Improving eHealth from Australia to Germany

Researchers from Australia and Germany have compared the national eHealth strategies in their respective countries and the compared and contrasted findings are combined in their report in the International Journal of Networking and Virtual Organisations.

Isabella Eigner, Andreas Hamper, and Freimut Bodendorf of FAU Erlangen-Nuremberg, and Nilmini Wickramasinghe of Deakin University, Burwood, Victoria, explain how the healthcare systems of the two countries share many traits in insurance and management and how both nations have initiated strategies to utilise information and communications technology (ICT) in healthcare, so-called eHealth. The aim being to improve healthcare by using digital services and raising service efficiency, reducing costs, and most importantly improving and patient outcomes as a result.

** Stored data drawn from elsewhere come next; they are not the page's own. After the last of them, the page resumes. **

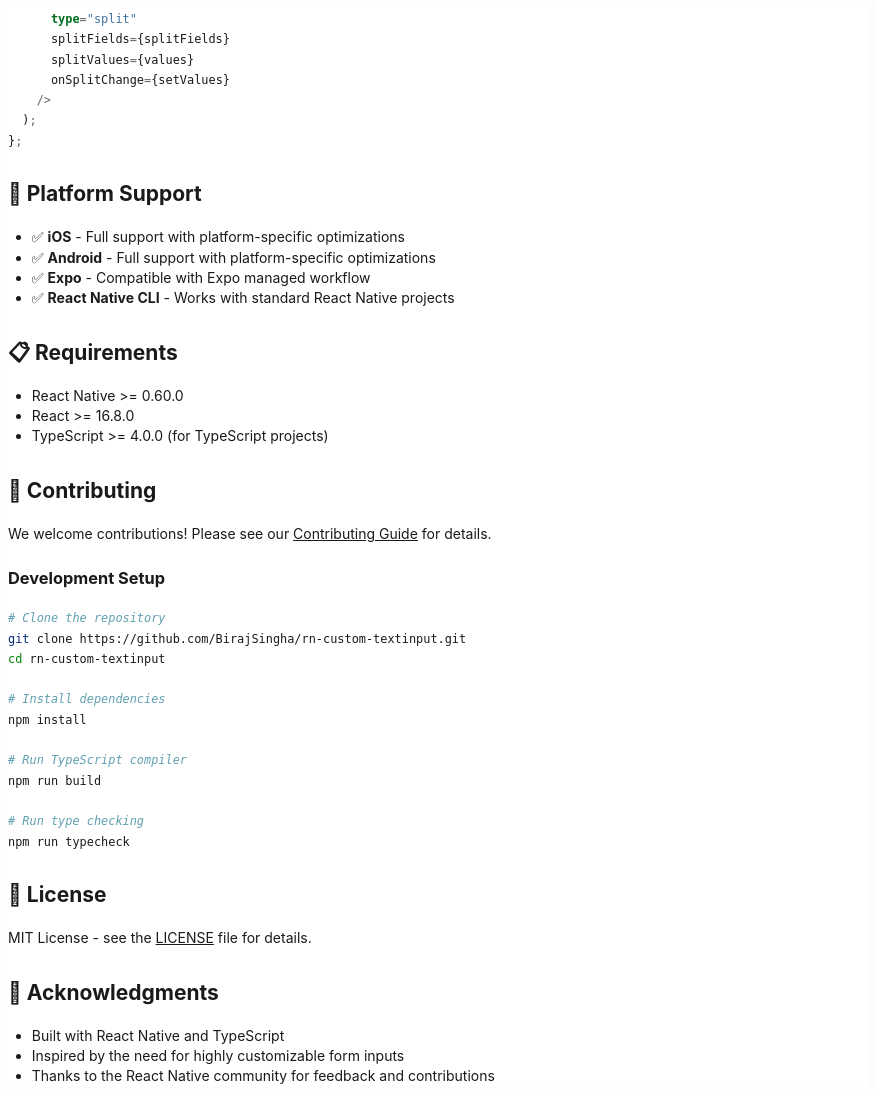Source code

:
 ```typescript
      type="split"
      splitFields={splitFields}
      splitValues={values}
      onSplitChange={setValues}
    />
  );
};
```

## 📱 Platform Support

- ✅ **iOS** - Full support with platform-specific optimizations
- ✅ **Android** - Full support with platform-specific optimizations
- ✅ **Expo** - Compatible with Expo managed workflow
- ✅ **React Native CLI** - Works with standard React Native projects

## 📋 Requirements

- React Native >= 0.60.0
- React >= 16.8.0
- TypeScript >= 4.0.0 (for TypeScript projects)

## 🤝 Contributing

We welcome contributions! Please see our [Contributing Guide](CONTRIBUTING.md) for details.

### Development Setup

```bash
# Clone the repository
git clone https://github.com/BirajSingha/rn-custom-textinput.git
cd rn-custom-textinput

# Install dependencies
npm install

# Run TypeScript compiler
npm run build

# Run type checking
npm run typecheck
```

## 📄 License

MIT License - see the [LICENSE](LICENSE) file for details.

## 🙏 Acknowledgments

- Built with React Native and TypeScript
- Inspired by the need for highly customizable form inputs
- Thanks to the React Native community for feedback and contributions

The team points out that while Australia has focused on a platform-based approach, which was originally known as the “personally controlled electronic health record”, Germany has introduced a mandatory “electronic health card” for people with public health insurance. Their comparison of the effects of such steps in each country reveals the pros and cons of each approach in the context of two different nations, which might be used to improve the implementation of eHealth strategies elsewhere or offer the necessary detail to allow those already in place in Australia, Germany, and other countries to be improved.

Eigner, I., Hamper, A., Wickramasinghe, N. and Bodendorf, F. (2019) ‘Success factors for national eHealth strategies: a comparative analysis of the Australian and German eHealth system’, Int. J. Networking and Virtual Organisations, Vol. 21, No. 4, pp.399–424.